Ela tem um jeito todo seu de me olhar nos olhos. Ela é linda como lindas são as nuvens em tardes de verão. Ela é doce tal qual o néctar roubado das tulipas do vizinho. Coisas saborosas que só criança sabe o gosto. Ela é a coisa mais perfeita que existe. Perfeita como uma boneca de porcelana chinesa. Meu Deus! Como ela é linda!
Outro dia ela me flagrou olhando para ela. Antes de ser pega eu a vislumbrei como se buscasse uma palavra para defini-la naquele instante. Tantas coisas se passaram em minha lembrança. Coisas que o vento da vida encarregou de armazenar nas frestas dessa minha memória cosmopolita. Enquanto ela escovava os cabelos ondulados e de tom acobreado, com o olhar submerso nos vãos dos galhos do abacateiro, pensei que ela tivesse o poder de enxergar Jesus Cristo sentado à destra de Deus, naquele espaço diminuto de céu que se revela quando o vento tira dos olhos dos anjos os galhos do abacateiro.
Ela, ali sentada naquele banco de madeira feito a grosso modo, com os pés calçados nas havaianas azuis – era a coisa mais linda do mundo! Ela, ali com as mãos cansadas da lida da casa segurava a escova de cabelos como se naquele momento pudesse, num toque mágico, transformar sua cabeleira em raízes. Raízes do abacateiro, tão densas e sadias que até a décima geração poderia se alimentar dos frutos daquela árvore.
Mas, ela parecia não enxergar o abacateiro, seus olhos amendoados buscavam os pedacinhos de céu que os galhos da árvore insistem em esconder. Talvez ela pensasse que já estava na hora de podar aqueles galhos. “Quando começar o outono, os ventos fortes poderão derrubar esses galhos sobre o telhado e este não resistirá e ficará em fragmentos”. – Conjeturei que ela estivesse pensando nisso.
Contudo, ela não demonstrou preocupação com o telhado. Ela olhava mesmo era para Deus. O que será que Ele dizia a ela? Por alguns instantes, ainda escovando levemente o longo cabelo e trazendo-o todo para o lado direito, fechou os olhos e nesse instante eu pude olhar para suas mãos: pequenas, dedos finos e a unha por fazer… Desejei tocar em suas mãos, desejei cobri-las com as minhas para ouvir também o que Deus estava lhe dizendo.
Meu Deus, ela é tão linda! Ali, sentada como se fosse uma santa escovando os cabelos. De olhos fechados, cabeça erguida e ombros eretos, para auscultar a voz do Criador. Linda demais! Depois, ainda de olhos fechados, ela aspirou fundo o ar… e em seu aspirar era perceptível que Deus lhe presenteara com a fragrância dos céus. Mais uma escovada nos cabelos, outro suspiro, e seus lábios revelaram um riso tímido solto pelo canto esquerdo da boca.
Não havia dúvida, ela estava ouvindo um coro celestial. Os anjos entoavam Salmos de Davi e os galhos do abacateiro agora tocavam harpa. Outra escovada nos cabelos… Devagar, com pequenas paradas entre um suposto nó e outro.
A escova agora fora colocada suavemente no banco e com as pontas dos dedos começou a fazer o trabalho que dantes era da escova, de olhos fechados, como se desejasse decorar a imagem que vislumbrara entre os galhos do abacateiro. Por Cristo!? O que será que Deus está dizendo a ela?
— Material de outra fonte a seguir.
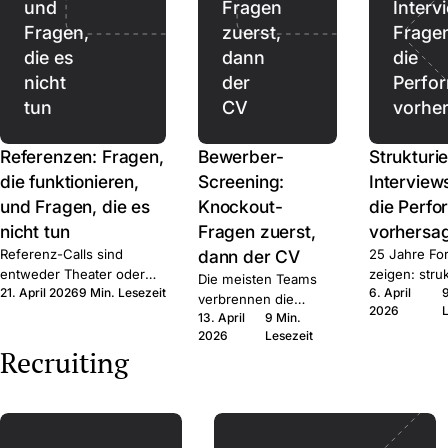
und
Fragen
Interv
Fragen,
zuerst,
Frage
die es
dann
die
nicht
der
Perfo
tun
CV
vorhe
Referenzen: Fragen,
Bewerber-
Strukturie
die funktionieren,
Screening:
Interview
und Fragen, die es
Knockout-
die Perf
nicht tun
Fragen zuerst,
vorhersa
Referenz-Calls sind
dann der CV
25 Jahre Fo
entweder Theater oder
zeigen: struk
Die meisten Teams
21. April 2026
9 Min. Lesezeit
6. April
Signal. Hier ist das Frage-
schlägt unstr
verbrennen die
2026
Set, das Signal produziert,
deutlich. D
13. April
9 Min.
falsche
der rechtliche Rahmen,
und die Frag
2026
Lesezeit
Aufmerksamkeit auf
Recruiting
und wann Sie den Call
Sprache.
den falschen CVs.
ganz auslassen.
Erst auf harte Fakten
filtern, dann echte
Zeit im qualifizierten
Pool.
Num instante ela juntou os cabelos como se fosse amarrá-los com uma fita num penteado rabo-de-cavalo, mas não o fez. Moldou o cabelo agregando e enrolando os fios num elo feito com o dedo médio e depois passou a ponta por ele, dando um grande nó nas madeixas encaracoladas. Como se acostumado fosse, o nó não se desfez, pelo menos até ela abrir os olhos e me encarar na percepção de que eu a estava filmando com curiosidade.
– O que foi? – Perguntou-me, balançando a cabeça negativamente a fim de desmanchar o nó que havia dado no cabelo – Viu como o abacateiro está repleto de frutos?
– Não, minha mãe, não pude reparar o abacateiro. Eu estava contemplando uma santa a escovar os cabelos. Santa! Eis a palavra equivalente e perfeita para defini-la, minha mãe!
Homenagem à minha mãe Diomira: seu nome significa no Grego “Cheiro de Deus” ou no Italiano “Deus Procura”.